Rudolf Schmitz an Mutter Anna, 18. September 1945
Lüdenscheid, den 18.9.45
Meine liebe Mutter!
Nun will ich wiederum einem Kameraden einen Gruß mitgeben und hoffe, daß diese Zeilen nun endlich in Deine lieben Hände kommen. Ich habe bereits Alles versucht um mit Dir in Verbindung zu treten, bin aber ohne Nachricht von Dir. Deinen Aufenthaltsort habe ich durch die Tanten Finchen und Klärchen erfahren, beide haben mich hier in Lüdenscheid besucht. Somit weiß ich nun auch wie es zu Hause aussicht. – Liebes Mütterlein, wie geht es Dir? Du tust mir ja so leid! Liegst Du noch krank im Massenquartier in der Schule? Wann denkst Du nach Hause zu kommen und bestehen Möglichkeiten? Täglich kommen hier Frauen und ganze Familien von drüben an, Anneliese ist ja auch gut rübergekommen.
Ich kann Dir nur raten, faß Dir ein Herz und komme bald, wir warten alle!
Ich bin seit dem 7.8. in Lüdenscheid. Wir liegen in einer neuen Kaserne, haben in herrlicher Landschaft gute Pflege und Kost.

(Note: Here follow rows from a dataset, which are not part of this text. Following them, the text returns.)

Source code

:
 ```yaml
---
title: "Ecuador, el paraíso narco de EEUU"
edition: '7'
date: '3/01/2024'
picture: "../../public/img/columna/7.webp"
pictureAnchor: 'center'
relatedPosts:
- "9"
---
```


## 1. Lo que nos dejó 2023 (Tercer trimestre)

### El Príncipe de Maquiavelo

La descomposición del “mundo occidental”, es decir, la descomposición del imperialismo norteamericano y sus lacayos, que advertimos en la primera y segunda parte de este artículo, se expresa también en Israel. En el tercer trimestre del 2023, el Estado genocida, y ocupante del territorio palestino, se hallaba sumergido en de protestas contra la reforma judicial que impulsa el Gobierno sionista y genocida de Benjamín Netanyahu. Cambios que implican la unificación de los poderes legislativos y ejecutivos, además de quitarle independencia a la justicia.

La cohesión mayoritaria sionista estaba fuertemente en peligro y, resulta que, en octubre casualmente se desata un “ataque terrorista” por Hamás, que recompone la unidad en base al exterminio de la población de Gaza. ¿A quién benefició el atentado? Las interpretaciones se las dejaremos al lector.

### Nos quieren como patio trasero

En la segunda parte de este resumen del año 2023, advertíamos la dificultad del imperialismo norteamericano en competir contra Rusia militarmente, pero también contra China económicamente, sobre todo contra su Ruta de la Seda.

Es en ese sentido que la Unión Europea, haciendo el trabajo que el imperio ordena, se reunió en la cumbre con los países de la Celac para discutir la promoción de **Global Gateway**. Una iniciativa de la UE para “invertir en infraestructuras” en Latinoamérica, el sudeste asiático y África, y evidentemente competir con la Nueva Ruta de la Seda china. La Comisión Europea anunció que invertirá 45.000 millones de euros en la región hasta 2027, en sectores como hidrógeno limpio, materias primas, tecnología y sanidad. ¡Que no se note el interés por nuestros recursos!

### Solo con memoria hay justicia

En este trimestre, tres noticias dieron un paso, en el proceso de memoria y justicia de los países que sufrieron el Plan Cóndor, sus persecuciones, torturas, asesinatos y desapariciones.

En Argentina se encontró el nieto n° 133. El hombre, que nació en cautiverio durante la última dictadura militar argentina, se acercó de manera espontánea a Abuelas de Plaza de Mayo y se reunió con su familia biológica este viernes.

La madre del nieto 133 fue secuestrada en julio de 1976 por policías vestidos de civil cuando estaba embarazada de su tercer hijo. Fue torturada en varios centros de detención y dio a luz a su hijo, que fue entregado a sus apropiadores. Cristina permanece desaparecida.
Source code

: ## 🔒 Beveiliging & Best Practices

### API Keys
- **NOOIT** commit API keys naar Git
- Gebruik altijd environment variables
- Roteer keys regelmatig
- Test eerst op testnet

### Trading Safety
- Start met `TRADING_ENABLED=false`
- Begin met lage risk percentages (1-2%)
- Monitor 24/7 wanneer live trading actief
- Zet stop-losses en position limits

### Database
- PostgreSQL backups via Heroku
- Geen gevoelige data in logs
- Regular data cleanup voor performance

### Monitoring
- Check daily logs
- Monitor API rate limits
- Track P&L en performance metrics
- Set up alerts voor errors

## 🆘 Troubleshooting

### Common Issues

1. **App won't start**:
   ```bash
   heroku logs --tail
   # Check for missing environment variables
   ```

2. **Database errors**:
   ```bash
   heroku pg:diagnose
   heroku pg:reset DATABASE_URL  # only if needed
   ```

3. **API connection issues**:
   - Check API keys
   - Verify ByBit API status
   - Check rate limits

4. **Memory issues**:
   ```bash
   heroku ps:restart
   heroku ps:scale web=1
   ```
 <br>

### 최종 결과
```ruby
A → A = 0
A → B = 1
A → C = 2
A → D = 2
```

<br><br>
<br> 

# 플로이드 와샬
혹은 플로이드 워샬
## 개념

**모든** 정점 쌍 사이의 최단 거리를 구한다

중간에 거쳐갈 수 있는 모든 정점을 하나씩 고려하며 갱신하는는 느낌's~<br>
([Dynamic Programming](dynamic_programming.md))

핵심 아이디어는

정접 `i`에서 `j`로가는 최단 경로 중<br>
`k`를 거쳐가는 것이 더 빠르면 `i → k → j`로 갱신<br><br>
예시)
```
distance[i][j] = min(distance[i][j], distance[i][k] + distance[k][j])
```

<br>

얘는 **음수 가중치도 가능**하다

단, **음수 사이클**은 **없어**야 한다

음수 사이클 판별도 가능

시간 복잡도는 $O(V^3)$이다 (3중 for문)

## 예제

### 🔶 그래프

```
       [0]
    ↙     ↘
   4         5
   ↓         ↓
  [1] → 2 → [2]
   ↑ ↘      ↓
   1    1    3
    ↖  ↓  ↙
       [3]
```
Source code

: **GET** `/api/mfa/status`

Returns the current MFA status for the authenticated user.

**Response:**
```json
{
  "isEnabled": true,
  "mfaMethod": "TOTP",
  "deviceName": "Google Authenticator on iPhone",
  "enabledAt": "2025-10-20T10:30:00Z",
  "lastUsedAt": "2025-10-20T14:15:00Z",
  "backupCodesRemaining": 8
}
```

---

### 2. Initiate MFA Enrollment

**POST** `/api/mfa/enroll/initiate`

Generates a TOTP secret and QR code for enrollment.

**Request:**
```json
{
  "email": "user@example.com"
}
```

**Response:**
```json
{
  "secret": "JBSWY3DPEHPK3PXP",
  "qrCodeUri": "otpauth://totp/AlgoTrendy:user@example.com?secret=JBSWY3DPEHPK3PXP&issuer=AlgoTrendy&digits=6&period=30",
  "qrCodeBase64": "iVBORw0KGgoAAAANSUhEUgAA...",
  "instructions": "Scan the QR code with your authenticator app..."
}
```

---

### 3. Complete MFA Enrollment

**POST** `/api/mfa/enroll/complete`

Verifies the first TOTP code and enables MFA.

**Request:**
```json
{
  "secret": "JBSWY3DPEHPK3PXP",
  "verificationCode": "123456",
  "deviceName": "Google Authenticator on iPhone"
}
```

Als wir Anfang August hier ankamen haben wir Augen gemacht über die um Vieles bessere Verpflegung.
Überhaupt läßt es sich bei den Tommys gut leben. Von Besatzung spürt man wenig. Nun will ich kurz erzählen wie es mir nach Erhalt meines letzten Briefes im Januar, den Du wohl im selben Monat noch erhalten hast, ergangen ist. Die Ostpreußen Schlacht, Kesselkämpfe und Gefechte in Sennland und Pillau hatte ich gut überstanden, als ich am 25.4.45 noch auf der frischen Nehrung
durch Steckschuß im linken Unterschenkel, (wie sich später herausstellte im Schienbein) verwundet wurde. Nach einem Durchbruch durch gelandete Feindinfantrie kamen wir noch einmal hinter eigene Linien und mir gelang es noch ein Schiff nach Dänemark zu erwischen. Die Überfahrt ging merkwürdigerweise glatt. So kam ich nach Aarhus wurde dort 2 x operiert und in leidlichem Zustand bei Auflösung des Lazaretts nach hier. Nun bin ich hier nochmals operiert worden und liege nach dieser [..] schon wieder 39 Tage. Ich bin seit 4.5. noch nicht wieder auf den Beiden gewesen. Nun geht es mir jetzt wesentlich besser die Eiterung läßt allmählich nach, und wenn die Heilung so weiter geht rechne ich mit Entlassung Ende Oktober.
Wir haben Glück beim Unglück gehabt. Die Wohnung ist heil, allerdings von Kaisers und einem jungen Ehepaar bewohnt. Jedoch werden Kaisers nach Erscheinen eines Mitgliedes der Familie Schmitz abrücken. Mit 2 Zimmern können wir rechnen. Wie wird es nun mit meinem Studium. Ich bleibe jetzt selbstverständlich bei der Pharmazie und denke zum Sommersemester wahrscheinlich in Bonn zu beginnen. Bis dahin hoffe ich arbeiten zu können. Ich erwarte Nachricht von Nottbrocks. Was fehlt also noch, nur das Mütterlein! Laß die Klamotten wo sie sind und komm‘ nach Hause. Nun für heute Schlus!
Mit Gruß und Kuß
bin ich
Dein großer Junge.
Meine Anschrift: Oblt. R. Schmitz, Kriegsgefangenenlazarett 21 Lüdenscheid-Hellersen, Stabsgebäude Zi. 23.